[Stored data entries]
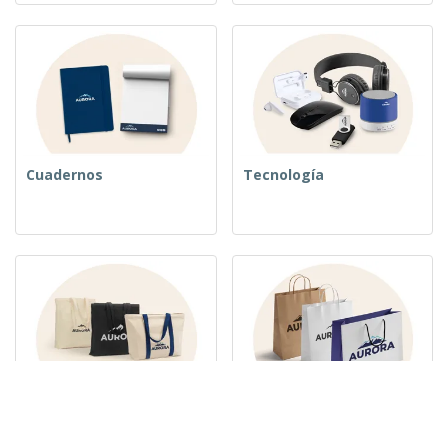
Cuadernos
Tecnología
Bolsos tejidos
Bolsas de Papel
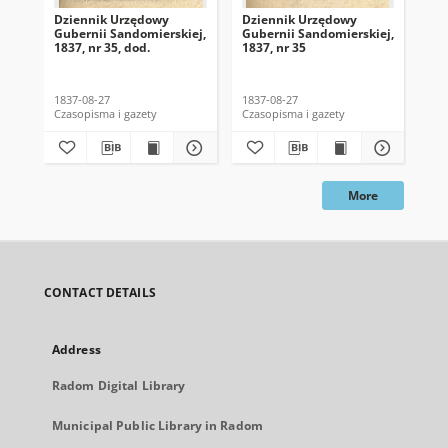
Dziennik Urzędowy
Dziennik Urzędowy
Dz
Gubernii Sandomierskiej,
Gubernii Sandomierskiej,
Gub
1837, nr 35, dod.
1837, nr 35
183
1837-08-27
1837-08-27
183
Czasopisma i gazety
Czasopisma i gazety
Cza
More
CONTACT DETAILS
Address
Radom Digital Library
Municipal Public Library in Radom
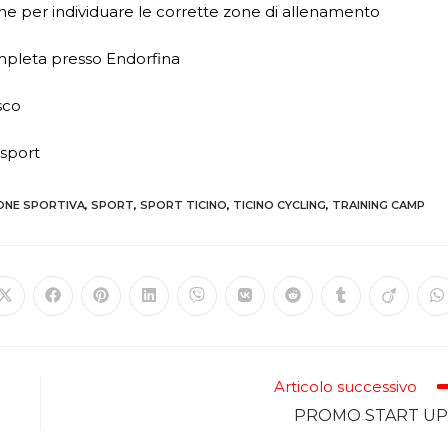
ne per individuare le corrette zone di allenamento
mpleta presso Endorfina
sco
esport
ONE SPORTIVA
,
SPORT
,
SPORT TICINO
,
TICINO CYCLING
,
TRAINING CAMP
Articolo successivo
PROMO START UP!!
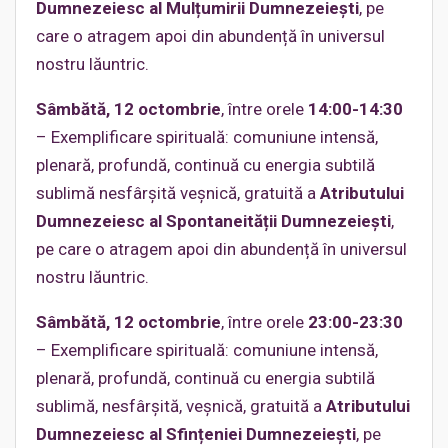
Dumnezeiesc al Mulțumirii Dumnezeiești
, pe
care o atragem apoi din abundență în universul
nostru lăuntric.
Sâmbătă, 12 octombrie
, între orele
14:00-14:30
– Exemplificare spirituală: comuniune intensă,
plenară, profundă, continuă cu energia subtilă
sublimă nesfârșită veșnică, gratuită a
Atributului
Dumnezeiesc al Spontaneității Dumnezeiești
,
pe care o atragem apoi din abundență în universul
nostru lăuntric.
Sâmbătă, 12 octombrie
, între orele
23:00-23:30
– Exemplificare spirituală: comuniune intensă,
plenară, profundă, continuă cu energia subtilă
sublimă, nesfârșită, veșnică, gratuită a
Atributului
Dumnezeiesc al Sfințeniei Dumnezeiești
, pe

- [Exercise objective]: Leave out the pictures and print each record exactly as it stands.

- [Solved exercise]:
Cuadernos
Tecnología
Bolsos tejidos
Bolsas de Papel
Dziennik Urzędowy
Dziennik Urzędowy
Dz
Gubernii Sandomierskiej,
Gubernii Sandomierskiej,
Gub
1837, nr 35, dod.
1837, nr 35
183
1837-08-27
1837-08-27
183
Czasopisma i gazety
Czasopisma i gazety
Cza
More
CONTACT DETAILS
Address
Radom Digital Library
Municipal Public Library in Radom
ne per individuare le corrette zone di allenamento
mpleta presso Endorfina
sco
esport
ONE SPORTIVA
,
SPORT
,
SPORT TICINO
,
TICINO CYCLING
,
TRAINING CAMP
Articolo successivo
PROMO START UP!!
Dumnezeiesc al Mulțumirii Dumnezeiești
, pe
care o atragem apoi din abundență în universul
nostru lăuntric.
Sâmbătă, 12 octombrie
, între orele
14:00-14:30
– Exemplificare spirituală: comuniune intensă,
plenară, profundă, continuă cu energia subtilă
sublimă nesfârșită veșnică, gratuită a
Atributului
Dumnezeiesc al Spontaneității Dumnezeiești
,
pe care o atragem apoi din abundență în universul
nostru lăuntric.
Sâmbătă, 12 octombrie
, între orele
23:00-23:30
– Exemplificare spirituală: comuniune intensă,
plenară, profundă, continuă cu energia subtilă
sublimă, nesfârșită, veșnică, gratuită a
Atributului
Dumnezeiesc al Sfințeniei Dumnezeiești
, pe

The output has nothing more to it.